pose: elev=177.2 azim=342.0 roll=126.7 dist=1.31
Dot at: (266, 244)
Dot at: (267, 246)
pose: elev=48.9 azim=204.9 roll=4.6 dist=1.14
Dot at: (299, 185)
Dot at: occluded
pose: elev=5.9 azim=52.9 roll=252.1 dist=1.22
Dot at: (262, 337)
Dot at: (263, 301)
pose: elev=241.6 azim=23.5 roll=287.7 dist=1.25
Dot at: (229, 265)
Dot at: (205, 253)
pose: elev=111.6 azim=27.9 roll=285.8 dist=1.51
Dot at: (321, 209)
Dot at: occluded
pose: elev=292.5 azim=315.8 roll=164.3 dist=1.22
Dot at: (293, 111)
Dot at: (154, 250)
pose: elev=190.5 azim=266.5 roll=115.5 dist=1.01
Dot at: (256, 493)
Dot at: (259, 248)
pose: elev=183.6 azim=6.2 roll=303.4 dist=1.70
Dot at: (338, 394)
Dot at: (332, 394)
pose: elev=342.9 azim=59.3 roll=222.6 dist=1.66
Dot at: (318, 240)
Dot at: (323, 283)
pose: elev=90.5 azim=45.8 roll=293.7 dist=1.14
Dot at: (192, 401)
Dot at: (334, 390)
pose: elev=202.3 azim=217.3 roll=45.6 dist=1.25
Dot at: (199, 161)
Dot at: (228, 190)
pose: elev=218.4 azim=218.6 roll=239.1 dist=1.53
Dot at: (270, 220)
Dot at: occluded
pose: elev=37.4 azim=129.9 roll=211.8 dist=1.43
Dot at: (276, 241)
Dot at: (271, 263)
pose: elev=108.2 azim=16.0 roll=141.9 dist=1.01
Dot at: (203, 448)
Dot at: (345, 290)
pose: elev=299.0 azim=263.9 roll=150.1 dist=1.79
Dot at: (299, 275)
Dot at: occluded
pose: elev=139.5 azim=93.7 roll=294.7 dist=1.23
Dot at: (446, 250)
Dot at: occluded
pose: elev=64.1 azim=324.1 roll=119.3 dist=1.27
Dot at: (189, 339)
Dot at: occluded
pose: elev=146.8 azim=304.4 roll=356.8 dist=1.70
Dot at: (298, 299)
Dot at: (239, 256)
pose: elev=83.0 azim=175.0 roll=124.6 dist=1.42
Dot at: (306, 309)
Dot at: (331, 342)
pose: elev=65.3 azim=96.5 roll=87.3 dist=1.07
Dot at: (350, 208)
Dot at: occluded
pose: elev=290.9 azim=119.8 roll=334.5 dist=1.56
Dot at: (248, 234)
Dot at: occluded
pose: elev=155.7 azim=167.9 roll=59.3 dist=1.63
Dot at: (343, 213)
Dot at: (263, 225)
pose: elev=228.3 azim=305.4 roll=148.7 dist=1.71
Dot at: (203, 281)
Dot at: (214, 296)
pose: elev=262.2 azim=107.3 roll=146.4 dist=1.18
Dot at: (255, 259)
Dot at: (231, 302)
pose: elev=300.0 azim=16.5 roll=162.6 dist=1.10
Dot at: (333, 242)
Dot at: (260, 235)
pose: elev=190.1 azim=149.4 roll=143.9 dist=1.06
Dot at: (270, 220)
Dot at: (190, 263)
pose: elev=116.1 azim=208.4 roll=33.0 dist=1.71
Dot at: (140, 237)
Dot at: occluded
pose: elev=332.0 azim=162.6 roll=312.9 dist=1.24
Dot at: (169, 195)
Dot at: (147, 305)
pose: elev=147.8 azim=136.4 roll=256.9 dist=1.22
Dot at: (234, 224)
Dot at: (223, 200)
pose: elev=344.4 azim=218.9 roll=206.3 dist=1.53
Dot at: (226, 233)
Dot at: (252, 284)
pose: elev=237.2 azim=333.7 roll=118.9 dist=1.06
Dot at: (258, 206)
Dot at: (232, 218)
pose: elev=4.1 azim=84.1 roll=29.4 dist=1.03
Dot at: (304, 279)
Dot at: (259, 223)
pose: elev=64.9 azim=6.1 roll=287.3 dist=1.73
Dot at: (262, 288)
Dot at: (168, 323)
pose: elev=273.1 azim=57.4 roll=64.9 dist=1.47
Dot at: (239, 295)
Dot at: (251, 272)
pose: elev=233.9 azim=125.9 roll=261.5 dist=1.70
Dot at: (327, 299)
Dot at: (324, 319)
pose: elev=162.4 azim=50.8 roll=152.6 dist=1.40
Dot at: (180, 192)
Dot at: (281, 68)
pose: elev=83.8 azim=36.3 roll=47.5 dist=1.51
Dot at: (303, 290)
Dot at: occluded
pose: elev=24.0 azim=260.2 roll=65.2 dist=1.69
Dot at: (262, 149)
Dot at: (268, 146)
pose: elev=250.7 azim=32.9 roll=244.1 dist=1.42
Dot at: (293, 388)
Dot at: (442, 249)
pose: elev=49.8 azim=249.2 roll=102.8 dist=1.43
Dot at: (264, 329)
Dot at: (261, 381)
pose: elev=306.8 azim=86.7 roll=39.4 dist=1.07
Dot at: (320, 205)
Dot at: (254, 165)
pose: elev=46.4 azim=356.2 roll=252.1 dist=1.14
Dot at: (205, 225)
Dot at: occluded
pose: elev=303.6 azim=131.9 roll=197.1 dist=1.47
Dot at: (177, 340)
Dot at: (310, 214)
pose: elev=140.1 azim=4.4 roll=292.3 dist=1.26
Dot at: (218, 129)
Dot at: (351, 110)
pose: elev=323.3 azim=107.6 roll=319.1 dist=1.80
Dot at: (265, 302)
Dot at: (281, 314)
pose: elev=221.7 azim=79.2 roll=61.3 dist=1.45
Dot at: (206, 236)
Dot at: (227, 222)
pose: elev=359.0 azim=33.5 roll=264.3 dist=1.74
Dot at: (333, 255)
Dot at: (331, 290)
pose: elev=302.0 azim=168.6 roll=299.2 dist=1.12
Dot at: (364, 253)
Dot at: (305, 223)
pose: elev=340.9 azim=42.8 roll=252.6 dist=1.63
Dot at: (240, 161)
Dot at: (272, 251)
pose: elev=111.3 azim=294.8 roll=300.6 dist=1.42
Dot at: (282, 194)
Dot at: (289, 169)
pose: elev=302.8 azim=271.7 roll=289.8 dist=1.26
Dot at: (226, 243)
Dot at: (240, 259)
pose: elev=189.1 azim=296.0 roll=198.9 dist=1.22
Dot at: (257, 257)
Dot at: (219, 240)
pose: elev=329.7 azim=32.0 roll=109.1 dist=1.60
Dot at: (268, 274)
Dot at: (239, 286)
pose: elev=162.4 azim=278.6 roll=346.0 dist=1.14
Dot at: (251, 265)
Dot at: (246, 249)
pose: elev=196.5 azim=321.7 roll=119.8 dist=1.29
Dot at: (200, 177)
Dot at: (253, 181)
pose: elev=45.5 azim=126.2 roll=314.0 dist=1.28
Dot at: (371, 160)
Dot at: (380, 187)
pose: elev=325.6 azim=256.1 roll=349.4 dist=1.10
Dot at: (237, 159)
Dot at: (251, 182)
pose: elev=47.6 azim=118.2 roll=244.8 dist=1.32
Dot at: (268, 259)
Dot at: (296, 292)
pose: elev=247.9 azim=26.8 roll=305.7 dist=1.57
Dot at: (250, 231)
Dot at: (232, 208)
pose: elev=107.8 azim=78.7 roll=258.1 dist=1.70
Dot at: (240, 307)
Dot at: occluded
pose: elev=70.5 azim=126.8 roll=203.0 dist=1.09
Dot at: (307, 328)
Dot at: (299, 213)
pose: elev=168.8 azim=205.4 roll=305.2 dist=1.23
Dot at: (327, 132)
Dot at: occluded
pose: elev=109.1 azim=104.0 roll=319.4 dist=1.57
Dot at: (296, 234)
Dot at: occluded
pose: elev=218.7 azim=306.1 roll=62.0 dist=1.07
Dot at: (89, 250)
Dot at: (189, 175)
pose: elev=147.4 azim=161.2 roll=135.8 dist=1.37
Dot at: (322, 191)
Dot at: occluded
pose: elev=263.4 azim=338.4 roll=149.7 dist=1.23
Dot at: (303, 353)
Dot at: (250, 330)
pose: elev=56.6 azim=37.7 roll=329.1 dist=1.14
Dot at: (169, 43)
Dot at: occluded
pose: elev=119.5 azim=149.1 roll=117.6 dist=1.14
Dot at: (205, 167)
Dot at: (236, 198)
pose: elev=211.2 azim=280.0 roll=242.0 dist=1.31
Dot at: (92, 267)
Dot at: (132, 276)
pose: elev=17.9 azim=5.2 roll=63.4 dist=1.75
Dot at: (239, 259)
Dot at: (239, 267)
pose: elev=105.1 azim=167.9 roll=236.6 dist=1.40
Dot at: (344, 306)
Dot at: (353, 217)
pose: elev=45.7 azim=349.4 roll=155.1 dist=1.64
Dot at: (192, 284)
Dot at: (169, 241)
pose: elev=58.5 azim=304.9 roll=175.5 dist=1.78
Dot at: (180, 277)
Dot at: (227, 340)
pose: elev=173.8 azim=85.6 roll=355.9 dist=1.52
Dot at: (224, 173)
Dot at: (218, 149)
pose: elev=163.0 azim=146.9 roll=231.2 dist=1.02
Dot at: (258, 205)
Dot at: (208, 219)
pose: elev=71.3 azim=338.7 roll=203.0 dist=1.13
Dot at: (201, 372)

====

§ Direction
Could you copy the material above verbatim, from the line containing "pose: elev=221.7 azim=79.2" down through the line containing "Dot at: (250, 330)"?

§ Response below
pose: elev=221.7 azim=79.2 roll=61.3 dist=1.45
Dot at: (206, 236)
Dot at: (227, 222)
pose: elev=359.0 azim=33.5 roll=264.3 dist=1.74
Dot at: (333, 255)
Dot at: (331, 290)
pose: elev=302.0 azim=168.6 roll=299.2 dist=1.12
Dot at: (364, 253)
Dot at: (305, 223)
pose: elev=340.9 azim=42.8 roll=252.6 dist=1.63
Dot at: (240, 161)
Dot at: (272, 251)
pose: elev=111.3 azim=294.8 roll=300.6 dist=1.42
Dot at: (282, 194)
Dot at: (289, 169)
pose: elev=302.8 azim=271.7 roll=289.8 dist=1.26
Dot at: (226, 243)
Dot at: (240, 259)
pose: elev=189.1 azim=296.0 roll=198.9 dist=1.22
Dot at: (257, 257)
Dot at: (219, 240)
pose: elev=329.7 azim=32.0 roll=109.1 dist=1.60
Dot at: (268, 274)
Dot at: (239, 286)
pose: elev=162.4 azim=278.6 roll=346.0 dist=1.14
Dot at: (251, 265)
Dot at: (246, 249)
pose: elev=196.5 azim=321.7 roll=119.8 dist=1.29
Dot at: (200, 177)
Dot at: (253, 181)
pose: elev=45.5 azim=126.2 roll=314.0 dist=1.28
Dot at: (371, 160)
Dot at: (380, 187)
pose: elev=325.6 azim=256.1 roll=349.4 dist=1.10
Dot at: (237, 159)
Dot at: (251, 182)
pose: elev=47.6 azim=118.2 roll=244.8 dist=1.32
Dot at: (268, 259)
Dot at: (296, 292)
pose: elev=247.9 azim=26.8 roll=305.7 dist=1.57
Dot at: (250, 231)
Dot at: (232, 208)
pose: elev=107.8 azim=78.7 roll=258.1 dist=1.70
Dot at: (240, 307)
Dot at: occluded
pose: elev=70.5 azim=126.8 roll=203.0 dist=1.09
Dot at: (307, 328)
Dot at: (299, 213)
pose: elev=168.8 azim=205.4 roll=305.2 dist=1.23
Dot at: (327, 132)
Dot at: occluded
pose: elev=109.1 azim=104.0 roll=319.4 dist=1.57
Dot at: (296, 234)
Dot at: occluded
pose: elev=218.7 azim=306.1 roll=62.0 dist=1.07
Dot at: (89, 250)
Dot at: (189, 175)
pose: elev=147.4 azim=161.2 roll=135.8 dist=1.37
Dot at: (322, 191)
Dot at: occluded
pose: elev=263.4 azim=338.4 roll=149.7 dist=1.23
Dot at: (303, 353)
Dot at: (250, 330)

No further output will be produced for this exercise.